Dans notre boite email, nous avons reçu le témoignage d’un des geôliers des officiers de l’armée poursuivis dans l’affaire dite des «bérets rouges contre les bérets verts». Son témoignage laisse croire qu’à Kati, où sont illégalement détenus les prévenus, ils sont vraiment la maltraitance avec son cortège de tortures, de soif, de faim et d’humiliations de tout genre et probablement de maladies.
«J’ai honte et je ne peux pas décliner mon identité, sinon ils vont me tuer et punir ma femme et mes enfants. Je suis un musulman. Je ne mens pas. C’est écœuré que je fais ce témoignage. En effet, les conditions des officiers emprisonnés à Kati sont vraiment inhumaines. Même un animal, on ne le traite pas comme ça. Ils sont enfermés 24h / 24, 7 jours sur 7, portes et fenêtres cadenassées et dans le noir total. Ils n’ont aucun droit, aucune visite. Ils ne peuvent pas écrire, encore moins parler. Sous Moussa Traoré, moi, j’ai gardé des prisonniers. Je vous jure, au nom d’Allah, leur traitement était meilleur. Ce n’est pas possible. Un détenu a demandé une radio, le chef l’a insulté. Lui aussi a insulté le père du chef. Ces militaires sont affamés. J’ai trop honte d’être militaire, je le jure. La nourriture qui leur est donnée, on ne la donnerait même pas à un chien. Le lait que nous leur mettons dans des bouteilles d’eau minérale n’est pas buvable, il est décomposé et il arrive même que la bouteille explose. Nous, les sous-officiers, ne supportons pas de voir nos chefs traités de la sorte. Nous essayons d’être gentils, de les aider à garder le moral. Des commissaires disent qu’ils vont se pendre. Beaucoup disent qu’ils sont innocents et que c’est un règlement de comptes. J’ai honte aujourd’hui d’être militaire. Mais Général MAN, c’est un homme, un homme très fort. Il m’a dit qu’il préfèrerait mourir que de supporter l’humiliation». Voici l’un des passages les plus poignants du mail de notre témoin.

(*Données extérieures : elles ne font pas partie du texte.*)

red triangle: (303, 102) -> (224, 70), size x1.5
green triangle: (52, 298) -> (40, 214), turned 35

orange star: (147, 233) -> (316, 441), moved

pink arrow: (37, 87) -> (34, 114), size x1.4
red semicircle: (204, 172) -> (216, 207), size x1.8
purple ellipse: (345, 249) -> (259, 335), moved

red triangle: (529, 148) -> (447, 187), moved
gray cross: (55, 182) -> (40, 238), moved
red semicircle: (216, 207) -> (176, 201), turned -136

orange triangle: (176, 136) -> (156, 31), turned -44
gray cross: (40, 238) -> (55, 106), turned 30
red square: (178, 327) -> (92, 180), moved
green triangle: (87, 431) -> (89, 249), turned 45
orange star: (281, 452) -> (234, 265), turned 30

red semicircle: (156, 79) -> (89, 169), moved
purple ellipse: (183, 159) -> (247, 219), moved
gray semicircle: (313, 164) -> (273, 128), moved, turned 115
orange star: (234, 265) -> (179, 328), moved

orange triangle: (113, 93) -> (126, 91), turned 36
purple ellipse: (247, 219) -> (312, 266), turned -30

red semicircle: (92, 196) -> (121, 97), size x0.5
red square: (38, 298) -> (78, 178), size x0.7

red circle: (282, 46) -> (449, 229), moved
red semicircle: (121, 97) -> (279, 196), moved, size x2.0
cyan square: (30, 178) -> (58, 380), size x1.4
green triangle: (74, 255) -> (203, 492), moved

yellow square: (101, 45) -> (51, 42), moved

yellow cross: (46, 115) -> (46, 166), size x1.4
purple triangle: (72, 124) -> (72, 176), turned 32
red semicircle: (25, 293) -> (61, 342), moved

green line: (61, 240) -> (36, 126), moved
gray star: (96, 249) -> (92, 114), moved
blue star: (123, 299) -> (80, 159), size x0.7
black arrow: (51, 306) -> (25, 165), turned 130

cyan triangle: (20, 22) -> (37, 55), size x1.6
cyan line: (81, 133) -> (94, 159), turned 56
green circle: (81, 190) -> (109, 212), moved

«… Un détenu, dont je préfère taire le nom, a été frappé, pieds et mains attachés avec une corde. Ils l’ont amené pour le frapper, Walahi, sur la tête de mes enfants. Moi, je n’ai pas besoin de mentir. Je ne veux ni argent ni or. Je suis un bon musulman, rien que cela. La chose qui me fait le plus mal mal, c’est que personne n’est venu leur rendre visite, pas leur famille, pas la société civile, personne. On dirait qu’ils sont sans famille. Le Capitaine Sanogo est venu un mardi parler aux bérets rouges. Il ne les a pas insultés, mais a demandé à chacun: pourquoi tu es là? Il n’est plus revenu ici. Si vous venez, vous verrez que je n’ai pas menti. Un lieutenant pleurait l’autre jour. C’était la fin du mois et il ne savait pas comment sa femme et ses enfants allaient manger. Il y a trop d’innocents parmi eux. C’est un règlement de comptes».
Ainsi, sous le gouvernement Cheick Modibo Diarra, les droits de l’homme les plus élémentaires semblent totalement bafoués, sur la foi de ce témoignage, fort crédible jusqu’à preuve du contraire. Que diront de ce cri du cœur les associations de défense de droits de l’homme? Vont-elles croiser les bras et laisser mourir ces gens? Pourtant, l’alerte a déjà été donnée par Me Harandane Touré, conseil de l’un des détenus. Chez notre confrère Le Républicain, ce brillant avocat a dénoncé tous les malheurs que vivent l’ensemble des détenus et, surtout, leur lieu de détention en violation, dit-il, de toute procédure. Sans ce témoignage, nul ne pouvait croire à la pertinence des propos de l’avocat, lesquels pourraient désormais plutôt s’assimiler à une stratégie de défense.
Ce témoignage d’un geôlier est accablant. Il interpelle au premier chef le nouveau ministre de la Justice, Malick Coulibaly, par ailleurs réputé pour sa rigueur et son souci du respect des droits et des libertés fondamentales. Monsieur le ministre, resterez-vous les bras croisés devant cette situation insupportable, inhumaine, indigne du Mali démocratique? Monsieur le ministre, préférerez-vous démissionner plutôt que de cautionner un fait qui heurte, sans nul doute, votre conscience d’homme?
Une telle violation, ignoble, des droits des détenus, présumés innocents jusqu’à preuve du contraire, interpelle la conscience collective et celle des organisations qui défendent les droits humains à travers le monde.